┌─ TEXT FOR ANALYSIS

2.1. Quantitative Data Analysis of Main Phenolic Compounds

Quantitative data analysis of main phenolic compounds identified in myrtle byproducts are reported in Table 1. Hydrolysable tannins, representing more than 90% on seed samples, dominated the phenolic profiles of both pulp and seeds. Phenolic acids were detected in lower amounts, characterized only by the presence of gallic acid (52.21 mg/kg dry weight DW for pulp and 137.02 for seeds). Among flavanols detected in fresh myrtle berries, quercetin-3-O-galactoside and, to a lesser extent, quercetin-3-O-rhamnoside, were the only flavanols detected. Quercetin-3-O-galactoside content of pulp (191.04 mg/kgDW) was twice that of the seeds extract (104.90 mg/kgDW). On the contrary, quercetin-3-O-rhamnoside was equally distributed in pulp and seeds samples with a concentration of 66.58 and 61.99 mg/kgDW, respectively. Myrtus by-products extracts act as a good source of ellagic acids present in larger amount in the seeds (726.94 mg/kgDW) than in the pulp (350.55 mg/kgDW). As expected, anthocyanins were detected only in pulp extract. According to industrial process, anthocyanins represent the smallest fraction of the entire extract with a malvidin 3-O-glucoside the most abundant (41.98 kgDW).

2.2. Myrtus Reduces ROS Production by H₂O₂

Figure 1 shows the amount of reactive oxygen species (ROS) in cells pretreated with pulp or seeds residuals, then exposed to oxidative stress. ROS production was significantly inhibited (p ≤ 0.01 and p ≤ 0.001) in cells pretreated with different concentrations of both pulp or seeds for 12 h (Panel A) and 24 h (p ≤ 0.5 and p ≤ 0.01) (Panel B), then exposed to H₂O₂, as compared to cells exposed to H₂O₂ without extracts pretreatment. The same figure shows that the antioxidant properties of residual extracts from industrial production is superimposable to the activities displayed by ascorbic acid, a compound well-known for its scavenging and anti-inflammatory activity [42].

2.3. Inflammatory-Related Gene Modulation by Myrtus Products

Figure 2 shows that the mRNA levels of IL-1β (Panel A) and TNF-α (Panel B) were significantly downregulated (p ≤ 0.05 and p ≤ 0.01) in H₂O₂-treated cells which were previously exposed to both pulp or seeds extracts for 12 h, as compared to H₂O₂-treated cells not pre-exposed to the extracts. This effect was increased in cells cultured for 24 h in the presence of the extracts and then exposed to H₂O₂ (Panel C) (p ≤ 0.001).

└─
┌─ DATA FOR REVIEW

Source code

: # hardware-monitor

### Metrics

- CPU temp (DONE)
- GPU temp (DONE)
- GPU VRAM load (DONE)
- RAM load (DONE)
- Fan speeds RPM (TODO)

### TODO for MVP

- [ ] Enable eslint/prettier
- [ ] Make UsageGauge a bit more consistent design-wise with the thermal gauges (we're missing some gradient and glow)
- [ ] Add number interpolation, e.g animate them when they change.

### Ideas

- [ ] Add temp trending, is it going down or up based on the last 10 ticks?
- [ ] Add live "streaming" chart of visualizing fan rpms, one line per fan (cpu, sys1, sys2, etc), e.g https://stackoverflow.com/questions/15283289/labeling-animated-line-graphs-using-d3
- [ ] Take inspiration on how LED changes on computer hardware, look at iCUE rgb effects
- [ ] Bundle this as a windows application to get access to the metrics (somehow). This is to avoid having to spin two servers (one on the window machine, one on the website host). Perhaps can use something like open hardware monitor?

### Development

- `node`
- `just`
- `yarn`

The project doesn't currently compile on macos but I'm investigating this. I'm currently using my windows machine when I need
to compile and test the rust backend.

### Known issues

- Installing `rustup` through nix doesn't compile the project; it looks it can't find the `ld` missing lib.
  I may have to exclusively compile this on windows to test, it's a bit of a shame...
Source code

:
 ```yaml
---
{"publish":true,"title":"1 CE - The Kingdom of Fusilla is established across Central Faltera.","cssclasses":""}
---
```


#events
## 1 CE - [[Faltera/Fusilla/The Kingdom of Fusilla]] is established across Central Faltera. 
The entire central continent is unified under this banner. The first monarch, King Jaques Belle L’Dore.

└─

- WORK REQUEST: In the text on myrtle byproducts, what figures support calling the extracts a good source of ellagic acids?

- WRITTEN SOLUTION: Ellagic acids are present in large amounts in the extracts: 726.94 mg/kgDW in the seeds and 350.55 mg/kgDW in the pulp.